* _Material provided_:
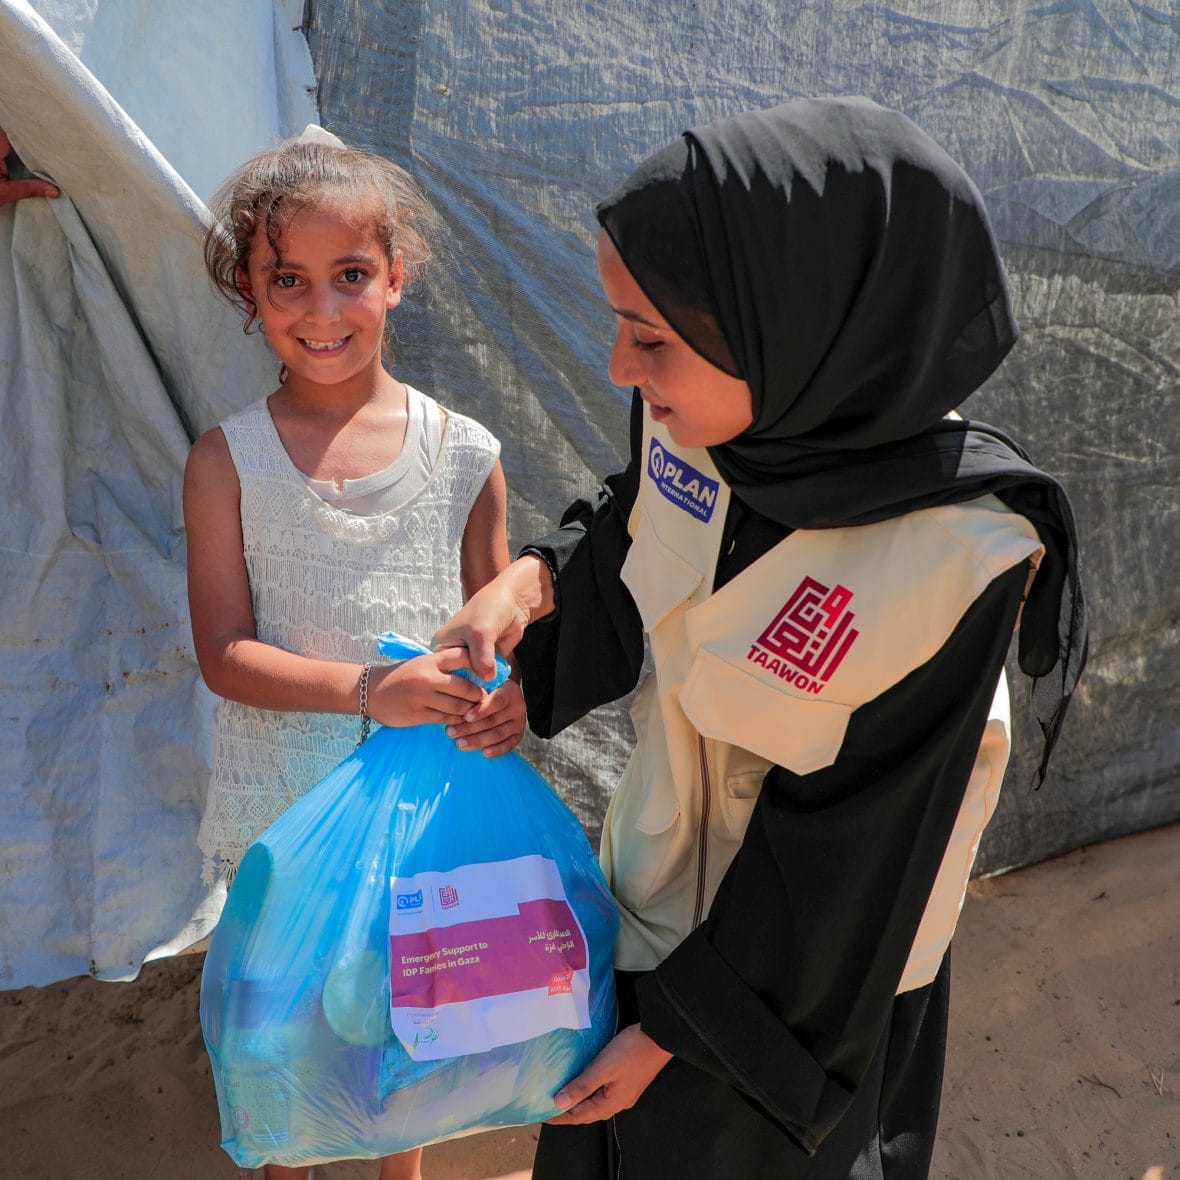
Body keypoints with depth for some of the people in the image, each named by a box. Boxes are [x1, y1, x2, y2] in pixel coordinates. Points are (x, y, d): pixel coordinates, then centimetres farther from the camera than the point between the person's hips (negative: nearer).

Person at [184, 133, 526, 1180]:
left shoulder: (465, 453, -8)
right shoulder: (229, 460, -10)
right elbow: (223, 653, -13)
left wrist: (513, 695, -22)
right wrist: (368, 689, -27)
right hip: (282, 801, 0)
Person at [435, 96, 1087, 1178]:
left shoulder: (949, 562, -33)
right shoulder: (704, 416, -18)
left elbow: (838, 864, -23)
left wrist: (677, 1028, -13)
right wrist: (532, 582, -14)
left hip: (797, 987, -5)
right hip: (651, 889, 6)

* _Work item_: Pictures stay out, and every line of the records is transcribed exactly.

* _Final answer_:
Body keypoints with depth for some of the people in the image, each named by a box. Boxes are [x1, y1, x2, y2] in pixel coordinates. Points are (x, y, d): pixel coordinates, then centimetres farther from the camera than the point between the person's hips (negative: nearer).

Person at [184, 133, 526, 1180]:
left shoulder: (465, 453, -8)
right shoulder: (229, 460, -10)
right elbow: (223, 653, -13)
left wrist: (513, 695, -22)
right wrist: (368, 689, -27)
right hip: (282, 801, 0)
Person at [435, 96, 1087, 1178]:
left shoulder: (949, 562, -33)
right shoulder: (704, 416, -18)
left elbow: (838, 864, -23)
left wrist: (677, 1028, -13)
right wrist: (532, 582, -14)
left hip: (797, 987, -5)
right hip: (651, 889, 6)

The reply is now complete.